Posted by:Dan Darling

#5  Dear Mr Nasr,
We are pleased to inform you that you have WON a vacation all expenses paid at an exclusive caribbean resort. So get those bags packed so our prize patrol can wisk you away on the trip of a LIFETIME!
Posted by: bruce   2005-06-27 19:06  

#4  From their previous surveillance of Nasr, Italian investigators had been reaping a wealth of information about recruitment of jihadi fighters across Europe.

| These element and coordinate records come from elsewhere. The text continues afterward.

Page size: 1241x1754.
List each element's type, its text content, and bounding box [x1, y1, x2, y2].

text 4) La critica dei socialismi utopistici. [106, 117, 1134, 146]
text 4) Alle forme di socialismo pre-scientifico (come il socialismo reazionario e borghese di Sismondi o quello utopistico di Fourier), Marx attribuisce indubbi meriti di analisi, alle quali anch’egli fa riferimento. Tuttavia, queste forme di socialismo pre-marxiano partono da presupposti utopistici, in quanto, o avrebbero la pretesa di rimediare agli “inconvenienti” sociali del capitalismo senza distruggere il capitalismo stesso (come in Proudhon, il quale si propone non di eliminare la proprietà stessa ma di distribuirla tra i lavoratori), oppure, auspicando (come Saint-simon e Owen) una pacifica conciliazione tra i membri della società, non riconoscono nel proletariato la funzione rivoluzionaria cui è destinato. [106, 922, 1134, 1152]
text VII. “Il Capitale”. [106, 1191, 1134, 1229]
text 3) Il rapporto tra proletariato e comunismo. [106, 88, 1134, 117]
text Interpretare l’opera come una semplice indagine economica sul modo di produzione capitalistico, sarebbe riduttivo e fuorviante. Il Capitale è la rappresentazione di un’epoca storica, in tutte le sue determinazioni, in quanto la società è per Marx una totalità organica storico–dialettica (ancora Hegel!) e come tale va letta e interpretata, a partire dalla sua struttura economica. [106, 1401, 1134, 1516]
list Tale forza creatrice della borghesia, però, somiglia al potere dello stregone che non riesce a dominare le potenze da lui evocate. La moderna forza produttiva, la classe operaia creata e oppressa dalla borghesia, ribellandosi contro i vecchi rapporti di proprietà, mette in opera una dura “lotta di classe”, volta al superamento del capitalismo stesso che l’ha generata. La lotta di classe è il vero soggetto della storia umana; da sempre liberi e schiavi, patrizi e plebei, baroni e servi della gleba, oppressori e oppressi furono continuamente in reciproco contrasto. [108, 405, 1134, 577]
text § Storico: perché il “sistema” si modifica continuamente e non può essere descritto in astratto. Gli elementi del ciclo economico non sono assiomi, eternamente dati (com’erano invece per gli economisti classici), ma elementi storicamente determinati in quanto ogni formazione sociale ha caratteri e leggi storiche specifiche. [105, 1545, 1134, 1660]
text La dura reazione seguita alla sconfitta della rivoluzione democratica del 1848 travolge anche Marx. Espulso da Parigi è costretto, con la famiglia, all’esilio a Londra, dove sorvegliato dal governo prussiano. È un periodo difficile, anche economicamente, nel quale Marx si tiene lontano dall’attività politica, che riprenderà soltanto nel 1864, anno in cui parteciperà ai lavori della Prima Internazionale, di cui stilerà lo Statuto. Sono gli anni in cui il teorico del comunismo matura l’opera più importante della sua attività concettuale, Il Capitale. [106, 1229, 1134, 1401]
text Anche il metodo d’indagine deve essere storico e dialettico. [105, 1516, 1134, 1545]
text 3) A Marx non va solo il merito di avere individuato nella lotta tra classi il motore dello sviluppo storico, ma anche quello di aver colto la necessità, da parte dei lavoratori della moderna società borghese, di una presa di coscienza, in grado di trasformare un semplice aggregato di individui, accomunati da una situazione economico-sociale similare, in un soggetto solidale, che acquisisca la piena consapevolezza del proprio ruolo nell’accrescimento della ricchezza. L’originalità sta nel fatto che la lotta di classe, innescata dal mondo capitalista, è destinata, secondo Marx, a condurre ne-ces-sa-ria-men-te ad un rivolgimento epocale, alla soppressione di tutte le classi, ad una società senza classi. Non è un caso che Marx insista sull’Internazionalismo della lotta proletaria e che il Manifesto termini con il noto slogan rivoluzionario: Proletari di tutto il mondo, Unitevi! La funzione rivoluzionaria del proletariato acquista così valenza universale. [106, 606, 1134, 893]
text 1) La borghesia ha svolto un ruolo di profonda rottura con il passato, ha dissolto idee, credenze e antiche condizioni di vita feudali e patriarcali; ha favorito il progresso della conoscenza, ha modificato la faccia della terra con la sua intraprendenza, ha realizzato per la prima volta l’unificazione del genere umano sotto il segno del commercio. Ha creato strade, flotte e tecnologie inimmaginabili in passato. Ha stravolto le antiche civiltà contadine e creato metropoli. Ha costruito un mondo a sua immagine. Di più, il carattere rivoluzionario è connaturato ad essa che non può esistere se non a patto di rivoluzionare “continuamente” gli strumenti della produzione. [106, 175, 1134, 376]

I don't know. If they're stupid, have big mouths, and are wired for sound you might want to leave them out there.
Posted by: tu3031   2005-06-27 14:25  

#3  Sorry. No speakka da Italiano.
Posted by: mojo   2005-06-27 13:50  

#2  Yes, good for the CIA, though I wish they hadn't been so clumsy and left bread crumbs all over the place. The CIA is supposed to be the Phantom, The Ghost Who Walks™, when it does stuff like this. Nasr was supposed to go "poof" and disappear. Our people then were supposed to be able to say, with a straight face, "Nasr? Never heard of him."
Posted by: Steve White   2005-06-27 11:03  

#1  good for the CIA. If we've learned anything it is that simply watching and gathering info as these mobsters build their empires stronger and stronger, is counterproductive.

I can't comment as to whether or not the CIA handled it badly - but I'm glad to see we aren't allowing another trade center bombing to occur because they allowed the key players to continue in the game.